I have released a beta of fPic – on the RB-NUG and [unofficial] RB/FR lists and on RB Garage. Some feedback already from the French side of the programmosphere – despite the language barrier, as the docs are in English. We’ll see. I am to hand over an article – like three months late – that will tie in nicely, as it is the second part of Pictures and Dynamic Libraries: a poor man’s plugin, which introduces the basics of fPics. The second part will delve deeper in the mechanics of linking C code and RB code in an OOP fashion – hopefully.

From the docs:

fPic is a two-part project aiming at providing a replacement Picture class for command-line applications [which notoriously lack any graphic capabilities]. I say two-part because it is split into a dynamic library [manip.dylib] and an RB class, fPic. The dylib handles the heavy-lifting, while the fPic class provides a [more or less] seamless way for RB programmers to manipulate images in CLI applications. I hope to be able, in the end, to produce a library that will have zero dependencies, or at least zero exotic ones (like things usually installed via Fink), but for the moment, some things are necessary, as doing without them would either cripple fPic, or make it too hard to build from the get-go.

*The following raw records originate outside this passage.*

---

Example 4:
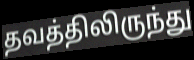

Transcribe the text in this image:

தவத்திலிருந்து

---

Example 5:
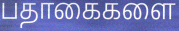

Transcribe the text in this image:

பதாகைகளை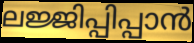
ലജ്ജിപ്പിപ്പാൻ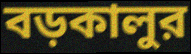
বড়কালুর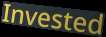
Invested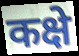
कक्षे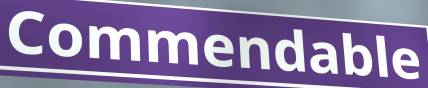
CommendableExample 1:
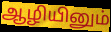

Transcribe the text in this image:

ஆழியினும்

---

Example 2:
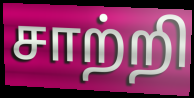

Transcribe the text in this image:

சாற்றி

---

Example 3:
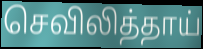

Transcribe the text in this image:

செவிலித்தாய்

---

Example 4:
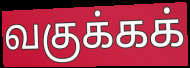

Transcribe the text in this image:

வகுக்கக்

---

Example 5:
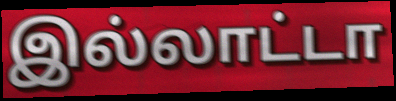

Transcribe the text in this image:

இல்லாட்டாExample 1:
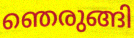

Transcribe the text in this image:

ഞെരുങ്ങി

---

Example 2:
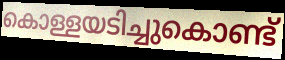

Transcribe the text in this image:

കൊള്ളയടിച്ചുകൊണ്ട്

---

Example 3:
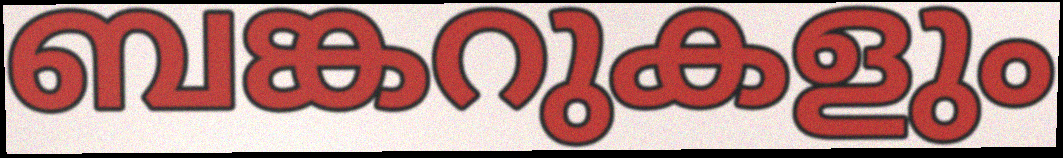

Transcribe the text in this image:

ബങ്കറുകളും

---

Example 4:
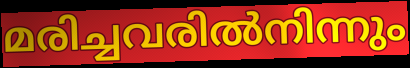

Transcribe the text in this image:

മരിച്ചവരിൽനിന്നും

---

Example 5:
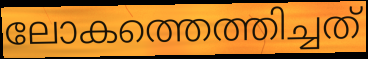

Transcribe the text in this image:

ലോകത്തെത്തിച്ചത്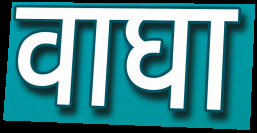
वाघा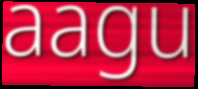
aagu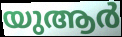
യുആർ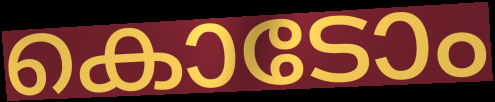
കൊടോം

And of course, this is a Mac OS X only library. I am planning to make a Linux version, some day, when the Mac version is stabilized. The Linux version, however, would have fewer functionalities, as I can’t use the Accelerate [FreeRotate, ContrastStretch and Equalize] and CoreGraphics [PDF files] frameworks there.

I have provided a few sample programmes, which show some of the things that can be done:

* fPicTester
fPicTester showcases some of the capabilities of fPic. It requires the images included in the distribution folder. The resulting image, Result,jpg, is opened in Preview.

* jpeger
jpeger is a small utility that takes a file image, a destination folder or filename, and some options, and converts the source image to a JPEG image. On success, if only one page was converted [in the case of PDF files, you may request one or more pages], the converted JPEG is opened in Preview.

* OnDemandPDF
This is a combination of a command-line app and some PHP. Put this folder inside ~/Sites/ so that it is accessible from your localhost [you’ll need Apache and PHP up and running of course]. Put some PDFs inside the docs subfolder, and access it from your favourite browser:

http://localhost/~yourNick/OnDemandPDF/
Click on one of the links, to view a document, and read it “online”.

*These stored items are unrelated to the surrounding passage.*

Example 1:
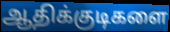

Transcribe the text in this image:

ஆதிக்குடிகளை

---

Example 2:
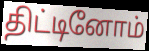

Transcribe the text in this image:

திட்டினோம்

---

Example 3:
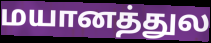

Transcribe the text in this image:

மயானத்துல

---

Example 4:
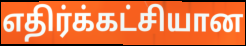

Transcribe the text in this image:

எதிர்க்கட்சியான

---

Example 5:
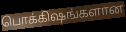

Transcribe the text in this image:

பொக்கிஷங்களான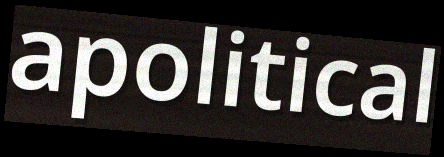
apolitical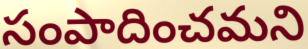
సంపాదించమని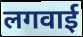
लगवाई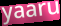
yaaruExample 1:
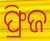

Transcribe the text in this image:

ଫ୍ରିଜ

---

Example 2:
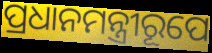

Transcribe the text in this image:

ପ୍ରଧାନମନ୍ତ୍ରୀରୂପେ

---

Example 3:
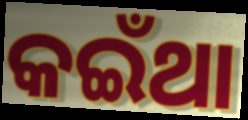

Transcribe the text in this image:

କଇଁଥା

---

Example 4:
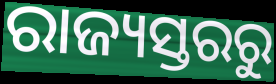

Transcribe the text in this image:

ରାଜ୍ୟସ୍ତରରୁ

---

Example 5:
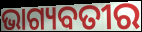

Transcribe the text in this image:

ଭାଗ୍ୟବତୀର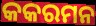
କକରମନ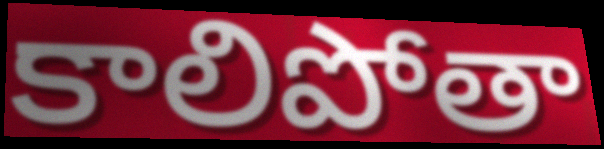
కాలిపోతాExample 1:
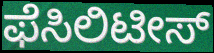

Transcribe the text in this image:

ಫೆಸಿಲಿಟೀಸ್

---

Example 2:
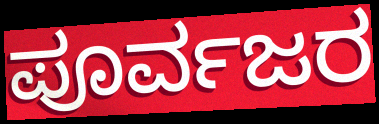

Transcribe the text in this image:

ಪೂರ್ವಜರ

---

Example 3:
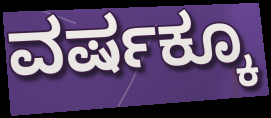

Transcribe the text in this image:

ವರ್ಷಕ್ಕೂ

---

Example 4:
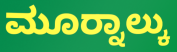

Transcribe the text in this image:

ಮೂರ‍್ನಾಲ್ಕು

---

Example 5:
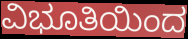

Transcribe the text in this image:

ವಿಭೂತಿಯಿಂದ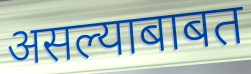
असल्याबाबत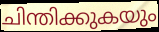
ചിന്തിക്കുകയുംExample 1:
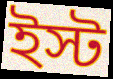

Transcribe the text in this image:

ইস্ট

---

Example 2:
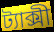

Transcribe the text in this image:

ট্যাক্সী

This is a very early beta version, although I do use it myself in a couple of projects, so far without major problems. There are issues yet to be solved, see the docs included in the distribution, and feedback would be appreciated.

You can get the current beta here

05/15 hReview plugin

You’ll notice a My Reviews section in the sidebar. It’s produced by a small plugin I hacked today (instead of finishing an article, grrr, due tomorrow). I have to refine it, but it seems to work so far.